• _Фрагмент страницы_:
====

Например, мы считали, что не имеем права ставить такую пьесу, как «Сталинградцы», работая с тем знанием послевоенного Сталинграда и военного Сталинграда, каким располагает театр.
Перед тем как начать работать над пьесой Чепурина, мы поехали в Сталинград и жили там, наблюдали, зарисовывали, что было интересно и можно, то есть, по существу, мы вернулись к старым методам — методам, которые практиковались еще на заре советского театра — к выездам на места; когда мы с Погодиным выезжали в Златоуст, перед тем как ставить его пьесу «Поэма о топоре»; когда мы выезжали в Горький, перед тем как ставить пьесу «Мой друг»; когда мы совершили совместную поездку на Дальний Восток, перед тем как поставить пьесу «Падь Серебряная» — о жизни нашей заставы и зорких часовых нашей социалистической Родины.
За последние пятнадцать лет эта старая, но хорошая традиция ушла из театра и не всегда присутствует в драматургии, а когда она присутствует, то непременно дает о себе знать в хороших результатах, которые родятся у нас на сцене.
Что больше всего увлекает театр, когда он сталкивается с новой пьесой? Я уже сказал: то, что обогащает нас этим чувством нового и что, естественно, переходит в зрительный зал; для меня как режиссера это, собственно, пожалуй, самое главное. Как это новое оформить? Если бы здесь был Борис Сергеевич Ромашов, то началась бы большая полемика. У него профессионально правильная позиция, убеждение в том, что драматург должен приносить потовую пьесу, в которой уже ничего переписывать не нужно.

====

• _Задания_:
A – Выведите дословно отрывок фрагмента страницы между словами «Что больше всего» и «переписывать не нужно.» включительно.
B – Ответьте по фрагменту страницы на вопросы:
(i) В какой город выезжали с Погодиным перед постановкой пьесы «Поэма о топоре»?
(ii) Куда была совершена совместная поездка перед постановкой пьесы «Падь Серебряная»?
(iii) За какой срок, согласно фрагменту, традиция выездов на места ушла из театра?
Отвечайте, опираясь только на фрагмент страницы.

• _Раздел данных_:
====

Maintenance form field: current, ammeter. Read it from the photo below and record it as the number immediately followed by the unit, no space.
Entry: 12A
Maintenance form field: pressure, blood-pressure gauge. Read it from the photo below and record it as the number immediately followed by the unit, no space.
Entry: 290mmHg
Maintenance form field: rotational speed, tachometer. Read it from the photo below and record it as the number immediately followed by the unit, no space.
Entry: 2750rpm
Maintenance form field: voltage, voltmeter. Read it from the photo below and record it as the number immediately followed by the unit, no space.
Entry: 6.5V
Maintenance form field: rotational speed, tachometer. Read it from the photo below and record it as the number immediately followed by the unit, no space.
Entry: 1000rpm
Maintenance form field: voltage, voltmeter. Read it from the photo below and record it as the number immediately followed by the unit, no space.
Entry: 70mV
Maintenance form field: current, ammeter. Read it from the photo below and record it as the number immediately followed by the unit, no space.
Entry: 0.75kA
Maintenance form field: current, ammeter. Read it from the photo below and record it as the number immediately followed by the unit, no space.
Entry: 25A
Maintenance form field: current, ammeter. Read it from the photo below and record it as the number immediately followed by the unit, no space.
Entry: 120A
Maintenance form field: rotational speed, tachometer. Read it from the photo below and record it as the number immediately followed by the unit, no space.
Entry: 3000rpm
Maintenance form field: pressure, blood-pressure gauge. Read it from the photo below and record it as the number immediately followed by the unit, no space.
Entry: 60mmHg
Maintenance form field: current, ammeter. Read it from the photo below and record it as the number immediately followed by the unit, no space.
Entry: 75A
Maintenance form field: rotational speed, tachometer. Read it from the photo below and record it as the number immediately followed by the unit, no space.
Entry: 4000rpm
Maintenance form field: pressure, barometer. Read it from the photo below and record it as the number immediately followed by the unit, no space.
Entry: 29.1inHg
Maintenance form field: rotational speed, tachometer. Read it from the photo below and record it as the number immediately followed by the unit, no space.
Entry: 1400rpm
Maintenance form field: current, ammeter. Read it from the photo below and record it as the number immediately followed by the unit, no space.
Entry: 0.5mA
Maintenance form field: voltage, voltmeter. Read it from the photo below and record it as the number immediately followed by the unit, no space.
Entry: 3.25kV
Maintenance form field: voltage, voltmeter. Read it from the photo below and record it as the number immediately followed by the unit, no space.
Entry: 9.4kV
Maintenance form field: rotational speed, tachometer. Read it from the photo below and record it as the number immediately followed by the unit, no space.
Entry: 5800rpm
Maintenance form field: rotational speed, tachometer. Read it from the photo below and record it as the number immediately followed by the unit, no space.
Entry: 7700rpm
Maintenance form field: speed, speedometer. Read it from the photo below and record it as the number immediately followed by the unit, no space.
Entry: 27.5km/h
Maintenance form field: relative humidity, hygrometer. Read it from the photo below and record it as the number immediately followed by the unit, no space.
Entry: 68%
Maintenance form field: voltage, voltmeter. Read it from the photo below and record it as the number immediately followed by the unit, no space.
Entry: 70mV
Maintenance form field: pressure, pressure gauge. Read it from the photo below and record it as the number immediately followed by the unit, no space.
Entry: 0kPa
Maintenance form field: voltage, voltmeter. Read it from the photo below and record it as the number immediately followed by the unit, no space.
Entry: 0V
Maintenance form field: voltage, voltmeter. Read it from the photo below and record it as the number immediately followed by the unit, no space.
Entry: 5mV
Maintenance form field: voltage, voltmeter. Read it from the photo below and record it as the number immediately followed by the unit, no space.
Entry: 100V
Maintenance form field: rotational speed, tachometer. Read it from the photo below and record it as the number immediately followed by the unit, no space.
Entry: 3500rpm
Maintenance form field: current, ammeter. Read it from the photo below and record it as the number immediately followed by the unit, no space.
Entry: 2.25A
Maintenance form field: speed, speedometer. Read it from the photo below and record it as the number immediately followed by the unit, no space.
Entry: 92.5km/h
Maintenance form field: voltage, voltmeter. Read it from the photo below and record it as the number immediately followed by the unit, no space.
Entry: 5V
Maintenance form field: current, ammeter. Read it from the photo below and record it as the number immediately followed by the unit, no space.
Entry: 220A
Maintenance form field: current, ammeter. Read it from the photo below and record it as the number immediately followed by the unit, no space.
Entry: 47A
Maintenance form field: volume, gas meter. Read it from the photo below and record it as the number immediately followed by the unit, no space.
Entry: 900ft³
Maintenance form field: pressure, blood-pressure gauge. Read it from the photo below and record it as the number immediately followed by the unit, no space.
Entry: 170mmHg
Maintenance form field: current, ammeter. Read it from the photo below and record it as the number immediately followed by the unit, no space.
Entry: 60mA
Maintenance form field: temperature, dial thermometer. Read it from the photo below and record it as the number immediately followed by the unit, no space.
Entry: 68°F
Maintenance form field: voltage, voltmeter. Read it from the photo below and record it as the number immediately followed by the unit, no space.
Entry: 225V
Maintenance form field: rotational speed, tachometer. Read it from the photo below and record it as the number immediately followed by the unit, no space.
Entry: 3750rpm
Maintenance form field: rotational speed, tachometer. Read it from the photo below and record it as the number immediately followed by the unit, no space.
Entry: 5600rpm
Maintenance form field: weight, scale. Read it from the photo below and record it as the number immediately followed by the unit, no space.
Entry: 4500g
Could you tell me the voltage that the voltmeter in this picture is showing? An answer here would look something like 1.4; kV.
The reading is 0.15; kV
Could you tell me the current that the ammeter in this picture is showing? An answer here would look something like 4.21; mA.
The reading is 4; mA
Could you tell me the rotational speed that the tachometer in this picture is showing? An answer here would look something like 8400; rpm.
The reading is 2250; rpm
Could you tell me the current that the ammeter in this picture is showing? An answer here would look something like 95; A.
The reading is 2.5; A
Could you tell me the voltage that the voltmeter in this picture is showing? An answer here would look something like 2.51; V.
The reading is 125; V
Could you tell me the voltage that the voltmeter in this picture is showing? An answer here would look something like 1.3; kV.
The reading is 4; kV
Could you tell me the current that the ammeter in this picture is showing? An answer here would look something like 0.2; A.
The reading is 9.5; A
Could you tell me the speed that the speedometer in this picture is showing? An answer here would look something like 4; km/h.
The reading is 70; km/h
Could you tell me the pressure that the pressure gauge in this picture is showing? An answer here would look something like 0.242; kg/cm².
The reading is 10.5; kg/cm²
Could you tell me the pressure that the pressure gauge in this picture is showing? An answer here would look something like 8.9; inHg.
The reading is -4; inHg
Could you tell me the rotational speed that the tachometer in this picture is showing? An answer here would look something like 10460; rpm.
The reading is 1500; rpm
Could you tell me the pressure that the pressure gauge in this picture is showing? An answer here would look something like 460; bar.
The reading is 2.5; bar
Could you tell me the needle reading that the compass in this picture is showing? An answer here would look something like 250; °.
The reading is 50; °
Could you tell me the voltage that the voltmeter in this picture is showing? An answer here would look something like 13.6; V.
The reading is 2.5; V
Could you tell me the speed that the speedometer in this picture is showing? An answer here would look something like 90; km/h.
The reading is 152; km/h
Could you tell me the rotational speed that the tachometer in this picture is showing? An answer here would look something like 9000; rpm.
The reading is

====

• _Результаты упражнения_:
A –
Что больше всего увлекает театр, когда он сталкивается с новой пьесой? Я уже сказал: то, что обогащает нас этим чувством нового и что, естественно, переходит в зрительный зал; для меня как режиссера это, собственно, пожалуй, самое главное. Как это новое оформить? Если бы здесь был Борис Сергеевич Ромашов, то началась бы большая полемика. У него профессионально правильная позиция, убеждение в том, что драматург должен приносить потовую пьесу, в которой уже ничего переписывать не нужно.

B –
(i) В Златоуст.
(ii) На Дальний Восток.
(iii) За последние пятнадцать лет.